- YOUR INSTRUCTIONS
Which lines below fall between the one containing "KIND, EXPRESS OR" and the one containing "DEALINGS IN THE"? Repeat them exactly, counting both of those lines, and add nothing else.

- TASK MATERIAL
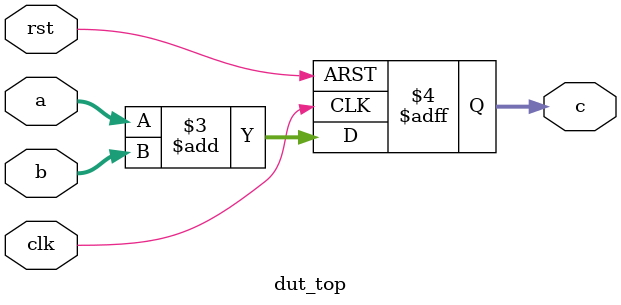
<source format=sv>


// Permission is hereby granted, free of charge, to any person obtaining a copy
// of this software and associated documentation files (the "Software"), to deal
// in the Software without restriction, including without limitation the rights
// to use, copy, modify, merge, publish, distribute, sublicense, and/or sell
// copies of the Software, and to permit persons to whom the Software is
// furnished to do so, subject to the following conditions:

// The above copyright notice and this permission notice shall be included in all
// copies or substantial portions of the Software.

// THE SOFTWARE IS PROVIDED "AS IS", WITHOUT WARRANTY OF ANY KIND, EXPRESS OR
// IMPLIED, INCLUDING BUT NOT LIMITED TO THE WARRANTIES OF MERCHANTABILITY,
// FITNESS FOR A PARTICULAR PURPOSE AND NONINFRINGEMENT. IN NO EVENT SHALL THE
// AUTHORS OR COPYRIGHT HOLDERS BE LIABLE FOR ANY CLAIM, DAMAGES OR OTHER
// LIABILITY, WHETHER IN AN ACTION OF CONTRACT, TORT OR OTHERWISE, ARISING FROM,
// OUT OF OR IN CONNECTION WITH THE SOFTWARE OR THE USE OR OTHER DEALINGS IN THE
// SOFTWARE.

`default_nettype none `timescale 1 ns / 1 ps

module dut_top #(
    parameter integer WIDTH = 40
) (
    input wire clk,
    input wire rst,
    input wire [WIDTH-1:0] a,
    input wire [WIDTH-1:0] b,
    output logic [WIDTH-1:0] c
);

  always_ff @(posedge clk, negedge rst) begin
    if (!rst) begin
      c <= 0;
    end else begin
      c <= a + b;
    end
  end


endmodule

</source>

- WRITTEN SOLUTION
// THE SOFTWARE IS PROVIDED "AS IS", WITHOUT WARRANTY OF ANY KIND, EXPRESS OR
// IMPLIED, INCLUDING BUT NOT LIMITED TO THE WARRANTIES OF MERCHANTABILITY,
// FITNESS FOR A PARTICULAR PURPOSE AND NONINFRINGEMENT. IN NO EVENT SHALL THE
// AUTHORS OR COPYRIGHT HOLDERS BE LIABLE FOR ANY CLAIM, DAMAGES OR OTHER
// LIABILITY, WHETHER IN AN ACTION OF CONTRACT, TORT OR OTHERWISE, ARISING FROM,
// OUT OF OR IN CONNECTION WITH THE SOFTWARE OR THE USE OR OTHER DEALINGS IN THE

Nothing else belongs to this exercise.